The Evangelical church, for me, is troublesome in theology, unchecked power dynamics, and oppression of women and marginalized groups. However, one lesson Mainline denominations could learn from our fundamentalist siblings is to be early adopters of technology. Leveraging mass media provided a unique opportunity for fundamentalist religion to effect cultural change during the past seventy years. Take for example TELevangelists. Bursting onto the scene in the 1950’s harnessing the power and influence of the media, Dr. William F. Fore, asserts that they are the main reason for the increased role of religion in American life, and in particular, its political life.

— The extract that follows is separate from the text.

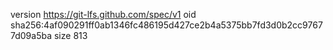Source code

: version https://git-lfs.github.com/spec/v1
oid sha256:4af090291ff0ab1346fc486195d427ce2b4a5375bb7fd3d0b2cc97677d09a5ba
size 813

“In America there were scores of television evangelists and hundreds of radio preachers on the air, day and night, preaching a bogus religion whose story is a wild tale of the end of the world, and whose values closely resemble the values and worldview of secular America — the values of winning, of wealth, of power, and of being Number One. On the other side of the Atlantic, European audiences were never subjected to this kind of message.”Dr. William F. Fore
The teachings of Christ in the Gospels are clear: love, justice, and generosity. Yet, these are all overshadowed and skewed by television evangelists for more than half a century because they had they bullhorn. Fundamental evangelicals were quick to harness the power of new media technology to spread their flavor of the Gospel – and they have continued to be early adaptors of technology throughout the 20th and 21st Centuries. History shows evangelical churches were some of the first to develop websites, embrace social media, and live stream worship services. Meanwhile, most mainline denominations continued to do things as they had for more than a hundred years.
The love of tradition, complacency, comfort, judgmentalism, and perceived piety, all play a factor in mainline denominations not adapting, innovating, and participating in sharing the Gospel of Christ by embracing new media. Instead of harnessing the latest technology to advocate to love, justice, and peace, we continued to demand people come to us on our terms and at our prescribed time. We turned our noses to changes in culture, families, and held tightly to “The way we’ve always done it.”
I’ve heard it said the definition of insanity is doing the same thing over and over again and expecting different results. Stop the insanity! It’s time we embrace the opportunity this time has gifted the Church, get ourselves a bicycle, and enjoy the ride!